I dunno, I wholeheartedly agree that Glass Onion was crap -- and not just for politics, but also because there was no interesting story, there was no interesting murder mystery, there were no stakes, the spectacles in the final act served no purpose, it sold itself as a murder mystery and then disclaimed any intent to follow through, and overall consistently treated the audience with contempt. I could go on at length about all the ways the movie was shitty.
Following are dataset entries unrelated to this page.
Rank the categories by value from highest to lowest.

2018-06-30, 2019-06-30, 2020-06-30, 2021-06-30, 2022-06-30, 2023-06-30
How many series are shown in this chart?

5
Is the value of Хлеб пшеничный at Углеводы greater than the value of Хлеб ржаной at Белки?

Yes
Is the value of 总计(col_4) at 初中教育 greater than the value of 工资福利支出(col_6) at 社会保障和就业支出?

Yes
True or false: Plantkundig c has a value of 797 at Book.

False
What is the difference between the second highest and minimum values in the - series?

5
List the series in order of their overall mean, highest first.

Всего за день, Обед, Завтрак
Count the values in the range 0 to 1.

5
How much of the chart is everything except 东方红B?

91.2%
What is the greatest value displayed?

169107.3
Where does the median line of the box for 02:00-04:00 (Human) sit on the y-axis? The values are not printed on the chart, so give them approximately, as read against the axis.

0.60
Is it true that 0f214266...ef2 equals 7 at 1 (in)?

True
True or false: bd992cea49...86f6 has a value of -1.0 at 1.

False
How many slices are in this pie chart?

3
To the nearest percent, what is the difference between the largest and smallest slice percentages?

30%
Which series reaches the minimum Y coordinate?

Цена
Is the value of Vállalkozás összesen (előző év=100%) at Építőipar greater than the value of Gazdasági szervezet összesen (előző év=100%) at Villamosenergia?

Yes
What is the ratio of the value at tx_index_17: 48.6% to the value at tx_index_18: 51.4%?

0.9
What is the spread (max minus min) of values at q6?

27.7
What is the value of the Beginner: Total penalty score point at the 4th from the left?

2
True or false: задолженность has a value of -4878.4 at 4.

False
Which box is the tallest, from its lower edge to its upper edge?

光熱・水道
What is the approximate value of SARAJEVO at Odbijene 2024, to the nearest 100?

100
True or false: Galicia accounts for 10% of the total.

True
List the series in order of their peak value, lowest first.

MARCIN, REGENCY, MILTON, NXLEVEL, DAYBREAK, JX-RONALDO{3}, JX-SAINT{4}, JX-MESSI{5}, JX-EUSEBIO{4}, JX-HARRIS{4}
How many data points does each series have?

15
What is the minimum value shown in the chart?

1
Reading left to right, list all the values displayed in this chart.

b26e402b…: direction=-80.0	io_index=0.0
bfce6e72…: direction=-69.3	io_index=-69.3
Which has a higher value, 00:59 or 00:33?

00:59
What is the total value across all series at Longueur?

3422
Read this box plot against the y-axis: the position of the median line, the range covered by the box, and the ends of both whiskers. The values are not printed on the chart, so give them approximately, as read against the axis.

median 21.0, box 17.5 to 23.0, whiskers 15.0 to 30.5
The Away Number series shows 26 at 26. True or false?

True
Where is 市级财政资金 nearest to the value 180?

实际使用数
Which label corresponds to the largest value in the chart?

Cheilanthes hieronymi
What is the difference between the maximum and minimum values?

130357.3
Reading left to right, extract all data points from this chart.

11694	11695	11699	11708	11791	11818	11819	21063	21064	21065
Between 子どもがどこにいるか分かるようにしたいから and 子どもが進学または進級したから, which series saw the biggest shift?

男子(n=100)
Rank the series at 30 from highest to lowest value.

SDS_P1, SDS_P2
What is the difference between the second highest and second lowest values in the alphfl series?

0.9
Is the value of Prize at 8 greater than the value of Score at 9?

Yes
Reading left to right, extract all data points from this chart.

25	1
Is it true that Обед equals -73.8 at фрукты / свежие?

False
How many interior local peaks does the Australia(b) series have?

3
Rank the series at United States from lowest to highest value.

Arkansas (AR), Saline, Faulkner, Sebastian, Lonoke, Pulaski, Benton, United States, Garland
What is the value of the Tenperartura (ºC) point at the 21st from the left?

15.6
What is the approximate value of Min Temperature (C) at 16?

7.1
But I really liked Knives Out. It had an interesting plot, fun characters, the awful rich people were awful in very entertaining ways, and it hit a great medium between camp and drama. I also don't see its plot as being anti-rich. The patriarchal novelist earned his money, deserved his fortune, was admired by all, was a wise and benevolent figure. His horrible family were parasites on his wealth, their pretenses at business were revealed as pretenses, they were shitty to one another and to the man who created all of their wealth, and none of that works to impugn them if the original fortune isn't genuine and deserved. It had a pro-capitalist message: the wealthy guy became wealthy by creating a product that brought people joy, and built a business from it. The bad people were moochers, looters and ingrates of this well deserved fortune. Some of them were portrayed as politically right-wing, but others as left-wing. And the benevolence of the main character is established by her grit, hard work, good attitude and good moral character -- not as a product of race or victimhood, as it was in Glass Onion.

Some of them were portrayed as politically right-wing, but others as left-wing.

One thing both I and my (leftist) wife disliked about the original Knives Out movie was that we were supposed to empathize with the SJW girl. She was portrayed as a good character who just made mistakes. We didn't think she earned that at all, and it really just seemed to speak to the filmmaker's own positions, that he felt we should forgive her her indiscretions, but not the rest of the family.

The college student? To be honest I don't remember much about her.